И вот делается ужасно стыдно за все свои протори и убытки.
Обещаемся не опускать глаза, когда нас встретят с насмешкой те, кого мы любим. (И те, кому мы вчера верили — или еще сегодня утром). Нет! Мы примем их насмешку в тихие, ясные, широко раскрытые наши глаза и будем ее носить на груди нашей, как орден, не скрывая.
Это насмешка того, — кому я хочу счастья…
Все мои мечты да соберутся вкруг твоей головы: мечты счастливого мечтателя, — вкруг тебя, мой бедный, бедный насмешник.
Я глуп, я бездарен, я неловок, но я молюсь вам, высокие елки. Я очень даже неловок, я — трус. Я вчера испугался человека, которого не уважаю. Я из трусости не могу выучиться на велосипеде. У меня ни на что не хватает силы воли, но я молюсь вам, высокие елки.
Я вчера доброй даме, которая дала мне молока и бисквитов, не решился признаться, что я — пишу декадентские стихи, из мучительного страха, — что она спросит меня, где меня печатают? И вот сказал, что главное призванье моей жизни с увлеченьем давать уроки. Сегодня я от стыда и раскаяния — колочу себя…
Я вчера кончил стихи совсем не так, как хотел, но я знал, что надо мной будут смеяться… Но вот все пошли на гулянье к вокзалу, — а я молюсь вам, высокие елки, без вас я очень глуп, очень…
У песчаного бугра в голубой день
Вот стоят цари, увенчанные свечами…
В свободной, — свободной высоте, над венцом царей, пустой флагшток нежно сверлит голубизну…
Здесь я даю обет: никогда не стыдиться настоящей самой себя. (Настоящей, что пишет стихи, которые нигде не хотят печатать). Не конфузиться, когда входишь в гостиную, и, как бы много ни было там неприятных гостей, — не забывать, что я поэт, а не мокрица…
И не желать никогда печататься в их журналах, не быть, как все, и не отнимать жизни у животных.
Почему я и это думаю?
Поэт — даятель, а не отниматель жизни… Посмотри, какой мир хорошенький, — вымытый солнцем и уже — верит в твое чувство и твои будущие писания и глядит на тебя с благодарностью…
Поэт — даятель жизни, а не обидчик-отниматель. И — обещаю не стесняясь говорить элегантным охотникам, как бы они ни были привлекательны, что — они подлецы — подлецы!!!

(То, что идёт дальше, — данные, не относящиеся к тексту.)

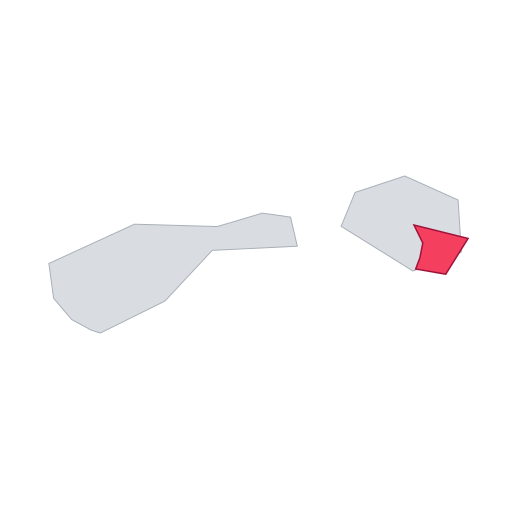 Saint John Figtree on a map of Saint Kitts and Nevis (Equal Earth projection), rotated 296°
{"feature_id": "KNA-5105", "entity_name": "Saint John Figtree", "entity_type": "Parish", "adm_level": 1, "iso_a3": "KNA", "parent_name": "Saint Kitts and Nevis", "parent_adm1": "", "projection": "equal_earth", "projection_center": [-62.592, 17.123], "detail": "fine", "context": "in_parent", "style": "filled", "palette": "rose", "viewbox_px": 512, "rotation_deg": 296, "n_neighbors": 0, "source": "natural_earth", "source_scale": "10m", "svg_char_len": 556}
<svg xmlns="http://www.w3.org/2000/svg" viewBox="0 0 512 512"><g transform="rotate(296 256 256)"><path d="M306.1,270.0L282.9,288.8L241.9,214.2L175.6,193.9L118.5,149.8L117.1,140.3L118.1,118.2L129.2,92.7L158.5,73.1L231.3,132.8L265.5,208.3L297.3,242.9L306.1,270.0ZM394.9,413.1L349.6,438.8L311.3,403.7L320.0,319.5L356.6,317.2L393.1,354.6L394.9,413.1Z" fill="#d9dde1" stroke="#a8b0b8" stroke-width="1"/><path d="M364.7,438.9L322.8,434.5L314.3,405.2L326.2,404.1L340.8,400.2L353.1,384.4L364.7,438.9Z" fill="#f43f5e" stroke="#9f1239" stroke-width="1.5"/></g></svg>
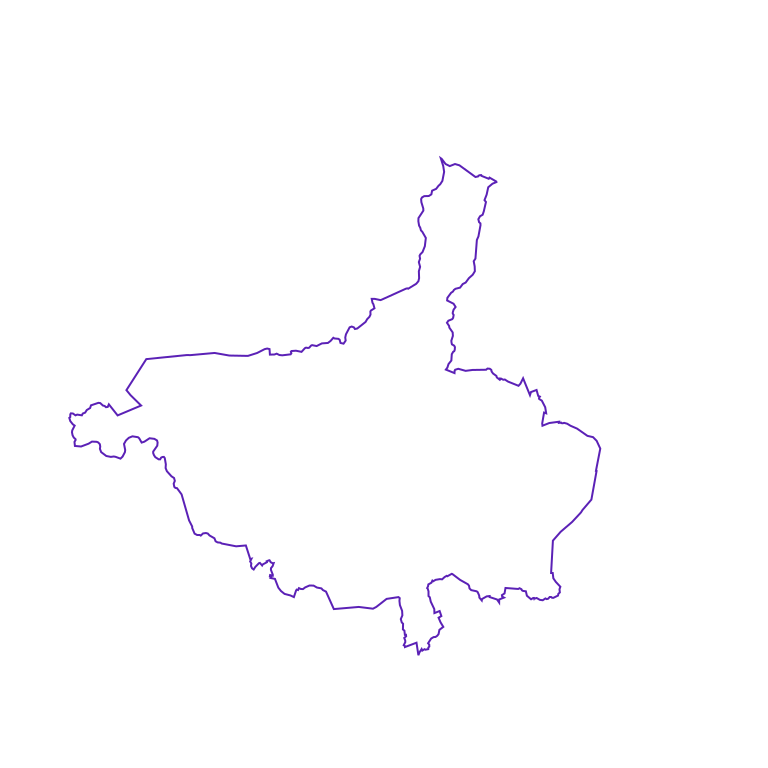 outline of Pantepec, Puebla, Mexico, rotated 30°
{"feature_id": "50627088B55522839668174", "entity_name": "Pantepec", "entity_type": "district", "adm_level": 2, "iso_a3": "MEX", "parent_name": "Mexico", "parent_adm1": "Puebla", "projection": "orthographic", "projection_center": [-97.891, 20.58], "detail": "fine", "context": "isolated", "style": "outline", "palette": "violet", "viewbox_px": 768, "rotation_deg": 30, "n_neighbors": 0, "source": "geoboundaries", "source_scale": "gbopen_adm2", "svg_char_len": 6165}
<svg xmlns="http://www.w3.org/2000/svg" viewBox="0 0 768 768"><g transform="rotate(30 384 384)"><path d="M147.3,592.2L152.9,589.6L158.0,583.4L159.9,579.9L164.1,577.7L165.7,577.5L168.0,578.2L169.5,580.0L170.4,582.2L173.1,584.4L179.5,585.2L183.9,583.7L186.2,581.9L187.9,581.3L193.1,580.4L193.9,577.6L193.7,572.6L192.9,570.6L188.8,565.9L188.8,561.9L189.9,558.2L192.3,555.1L197.5,553.1L199.1,553.4L203.4,555.9L205.3,553.8L208.1,548.2L212.6,546.3L215.7,546.4L217.2,547.9L218.5,550.8L217.9,557.9L218.6,559.2L220.3,560.6L222.5,561.7L226.5,561.9L227.8,561.2L227.8,559.2L228.6,558.0L229.8,557.2L231.2,557.8L235.2,562.6L236.9,566.0L239.6,568.1L246.1,570.2L249.2,570.4L251.3,572.5L251.7,575.5L253.8,577.9L255.3,578.3L256.8,577.7L263.9,580.8L283.4,599.6L289.1,603.3L289.9,604.6L294.8,608.3L297.7,608.2L299.9,606.9L301.1,606.9L302.0,603.9L304.3,602.1L306.2,601.6L308.6,602.4L314.3,602.4L316.8,604.4L319.0,604.4L321.7,603.2L323.2,603.3L337.1,598.5L345.1,592.9L355.7,602.5L356.6,601.6L356.8,604.6L358.8,605.7L359.8,608.1L361.9,609.6L363.9,609.8L364.0,606.8L365.3,601.7L366.0,601.0L369.2,602.1L369.2,600.9L371.7,596.9L371.0,596.2L372.7,594.0L372.3,593.5L375.0,595.0L377.3,594.9L378.0,594.3L378.6,597.4L378.2,600.0L379.0,601.5L383.1,604.8L383.5,605.6L380.9,606.4L381.4,607.8L382.8,607.6L382.8,608.7L387.0,607.3L394.3,613.2L398.3,614.8L402.8,615.5L408.7,613.9L412.5,613.6L411.1,606.8L411.2,605.7L412.6,605.4L412.4,603.3L414.5,603.1L416.4,602.1L417.4,599.6L420.2,595.8L423.8,593.8L427.7,593.8L432.0,592.3L434.1,593.0L437.6,592.8L453.1,604.0L473.6,589.7L486.8,584.1L488.8,580.9L493.7,568.8L503.1,561.3L504.7,561.6L505.8,564.1L508.3,567.5L513.1,571.4L515.6,575.2L516.1,579.2L518.6,581.6L520.4,582.1L523.1,587.1L525.0,587.4L527.5,590.8L528.4,590.2L529.3,591.4L528.5,593.8L530.6,595.5L531.5,596.9L531.7,600.4L533.2,600.5L533.7,601.3L541.5,591.8L549.4,601.7L548.9,598.8L549.1,594.7L550.5,595.7L551.7,593.4L552.7,593.4L554.9,591.5L554.2,590.1L554.5,588.7L553.5,587.1L551.8,586.5L552.1,580.9L553.5,578.4L555.1,577.3L556.0,575.4L556.3,573.3L554.9,569.2L556.8,564.7L552.1,562.1L548.1,559.1L549.7,556.3L545.7,552.8L542.2,557.2L540.1,553.8L533.3,549.1L530.3,545.8L528.6,545.4L526.2,541.3L524.2,539.4L523.4,539.2L523.3,537.2L522.6,535.4L524.4,532.4L524.2,530.1L525.2,530.3L526.6,527.8L530.0,525.0L532.0,524.1L533.0,520.9L534.2,518.8L535.0,518.8L537.6,514.5L538.3,514.4L547.9,515.6L556.8,515.5L558.5,516.2L560.3,518.3L562.6,518.9L567.9,517.2L569.2,517.4L572.2,519.6L573.4,521.3L576.9,522.6L576.4,521.2L579.1,516.6L581.5,514.8L582.0,515.7L589.6,514.1L593.0,515.7L591.5,513.0L594.7,509.0L592.6,509.0L591.7,507.9L593.1,505.1L591.2,499.9L602.7,494.4L603.5,493.1L605.6,493.0L606.6,493.7L607.8,493.7L610.5,492.6L613.6,495.9L619.0,496.9L620.2,494.7L620.8,494.4L621.3,494.8L621.3,494.2L622.2,494.1L623.2,493.0L626.9,493.0L629.6,491.9L631.0,489.0L632.5,488.9L633.5,487.9L634.0,485.6L635.3,484.9L636.5,485.1L637.6,484.5L640.5,480.2L639.9,478.5L640.5,476.6L638.6,474.0L638.1,471.4L631.8,469.5L627.8,467.6L624.6,463.3L623.2,464.1L608.6,435.2L610.9,423.6L615.9,409.4L618.8,396.7L618.9,393.9L621.4,380.4L611.6,353.1L611.0,353.3L603.6,331.8L596.6,326.9L591.6,325.5L586.1,327.2L573.5,326.1L566.4,326.9L562.5,326.8L559.4,327.6L558.5,328.6L557.1,329.2L556.6,328.9L554.9,330.2L554.5,329.1L546.6,335.2L542.1,340.9L540.7,339.0L536.9,328.7L539.1,328.3L535.2,323.5L529.0,319.5L525.9,319.4L525.2,318.7L525.3,317.0L523.5,317.2L519.1,312.9L515.3,317.5L516.0,320.7L501.6,309.5L502.0,315.5L501.4,318.3L490.2,319.9L486.4,319.7L485.1,320.7L482.6,320.8L482.4,321.8L481.8,321.6L481.9,322.4L478.4,321.9L477.3,320.8L473.2,320.4L471.0,319.4L469.8,318.1L468.0,317.9L465.9,318.9L465.3,320.6L453.6,327.6L448.1,331.8L440.7,333.7L438.5,336.1L438.5,337.1L439.6,339.3L430.4,340.6L430.7,338.1L429.9,334.5L430.6,330.0L427.8,324.3L427.8,321.5L428.4,320.5L428.2,319.1L427.0,316.6L425.6,315.7L423.0,315.7L421.8,314.4L420.7,312.9L419.6,307.9L417.7,305.0L412.4,302.5L411.4,301.2L407.9,299.5L408.1,297.0L410.7,293.7L410.8,292.2L409.8,289.4L408.3,288.6L407.8,287.7L407.1,284.8L407.5,281.5L404.1,279.7L396.9,280.1L395.8,277.7L396.5,271.5L397.5,269.4L397.5,267.7L398.3,265.8L401.7,262.5L402.2,258.1L404.0,255.3L404.6,249.9L406.2,245.0L406.3,240.9L403.7,236.8L400.3,232.8L400.5,229.7L392.4,212.8L392.0,209.0L388.2,198.3L387.2,196.7L385.4,196.3L383.3,194.1L383.3,190.7L384.8,188.1L384.1,184.6L381.3,175.4L379.1,174.5L378.2,168.7L375.9,161.5L377.8,156.3L380.4,152.9L380.0,152.5L372.2,152.5L372.1,153.9L364.3,155.0L363.8,154.5L362.7,155.1L361.7,156.3L361.7,157.2L359.7,159.0L340.0,156.9L335.5,158.0L332.0,162.4L327.3,162.7L321.4,160.2L320.3,160.1L326.3,165.6L330.0,170.2L333.0,178.9L332.8,183.0L332.1,185.0L331.6,188.9L329.0,192.5L330.2,196.1L328.8,198.8L324.9,201.2L323.6,203.5L323.7,205.3L325.5,207.9L330.3,212.4L331.4,214.2L330.9,223.1L332.4,225.9L335.2,229.3L337.2,230.5L339.2,232.5L341.0,233.0L347.2,236.6L350.5,244.3L351.4,250.5L350.6,253.6L350.7,255.2L352.6,257.5L353.2,261.0L356.7,264.5L357.8,268.9L361.5,274.8L362.4,277.8L361.8,281.1L357.3,289.4L356.4,289.5L355.4,290.4L339.7,312.3L339.0,313.1L333.2,315.0L330.8,316.4L333.4,319.4L334.9,320.2L337.9,323.2L335.9,327.0L336.0,328.1L337.6,330.6L337.8,333.1L337.0,336.3L337.0,339.5L333.1,349.3L331.3,350.9L329.6,350.0L327.3,350.4L325.9,352.1L326.2,360.0L327.2,363.1L329.1,365.6L328.8,369.3L325.8,370.2L323.4,367.8L321.9,367.7L318.4,369.3L317.0,369.3L316.2,373.4L314.9,376.5L309.9,379.9L306.7,384.8L302.3,386.3L301.6,387.3L301.1,389.9L300.2,390.8L298.3,391.5L297.6,392.5L296.5,397.4L291.1,399.2L287.4,401.7L287.2,402.6L288.4,403.7L288.3,405.0L281.6,410.0L278.9,411.2L275.9,411.4L274.4,413.2L270.5,415.6L267.4,411.0L265.1,411.7L263.2,413.5L258.6,420.6L252.1,427.7L235.8,436.7L221.8,441.8L201.9,455.8L198.8,457.5L165.7,481.3L164.0,518.1L170.1,520.4L184.4,524.1L169.0,544.4L155.9,539.2L156.2,542.0L154.8,543.1L153.0,542.7L151.4,543.2L147.8,542.4L146.1,543.1L140.9,549.0L141.5,551.7L139.6,555.2L139.5,558.2L137.9,560.2L138.0,562.2L133.6,563.9L132.5,565.4L129.3,565.1L127.5,566.0L127.5,567.1L128.8,569.5L128.4,570.7L130.9,573.0L134.7,574.5L136.9,574.7L137.2,580.0L137.9,581.8L139.9,584.1L142.1,585.5L144.4,586.0L144.9,586.6L144.9,588.9L147.3,592.2Z" fill="none" stroke="#5b21b6" stroke-width="2"/></g></svg>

И пусть за мной никто не ухаживает, я сильна!
Но сдержу ли я свое слово?.. Сдержу ли я его?
Я сжимаю кулаки, но я одна, и кругом величественно.
Это быстро у меня проходит…
Моя рука подняла камешек и бросила… кружась спиралью, он очертил арку над краем леса в голубой стране… Он был всю жизнь на земле, и вдруг моя рука дала ему полет… Пролетая голубизну, — блаженствовал ли он?